# Problem requirements
Word for word, repeat the data that follows. Do not include the pictures.

[The data Boundary: Start]

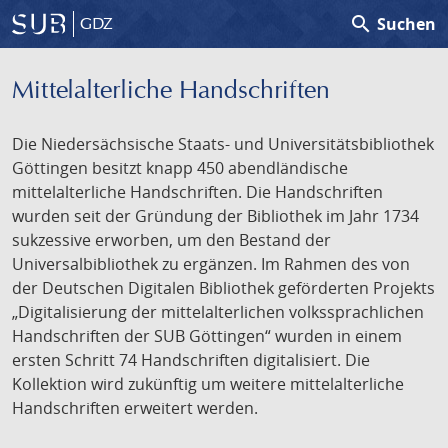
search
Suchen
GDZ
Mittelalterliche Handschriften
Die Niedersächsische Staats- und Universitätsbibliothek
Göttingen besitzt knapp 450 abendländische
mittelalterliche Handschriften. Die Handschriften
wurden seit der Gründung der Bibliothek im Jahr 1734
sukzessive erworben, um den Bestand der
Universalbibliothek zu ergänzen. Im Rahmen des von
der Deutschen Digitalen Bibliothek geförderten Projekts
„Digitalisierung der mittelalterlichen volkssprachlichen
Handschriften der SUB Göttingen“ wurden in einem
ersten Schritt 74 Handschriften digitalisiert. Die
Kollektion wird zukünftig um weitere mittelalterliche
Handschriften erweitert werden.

[The data Boundary: End]

# Output of the task
search
Suchen
GDZ
Mittelalterliche Handschriften
Die Niedersächsische Staats- und Universitätsbibliothek
Göttingen besitzt knapp 450 abendländische
mittelalterliche Handschriften. Die Handschriften
wurden seit der Gründung der Bibliothek im Jahr 1734
sukzessive erworben, um den Bestand der
Universalbibliothek zu ergänzen. Im Rahmen des von
der Deutschen Digitalen Bibliothek geförderten Projekts
„Digitalisierung der mittelalterlichen volkssprachlichen
Handschriften der SUB Göttingen“ wurden in einem
ersten Schritt 74 Handschriften digitalisiert. Die
Kollektion wird zukünftig um weitere mittelalterliche
Handschriften erweitert werden.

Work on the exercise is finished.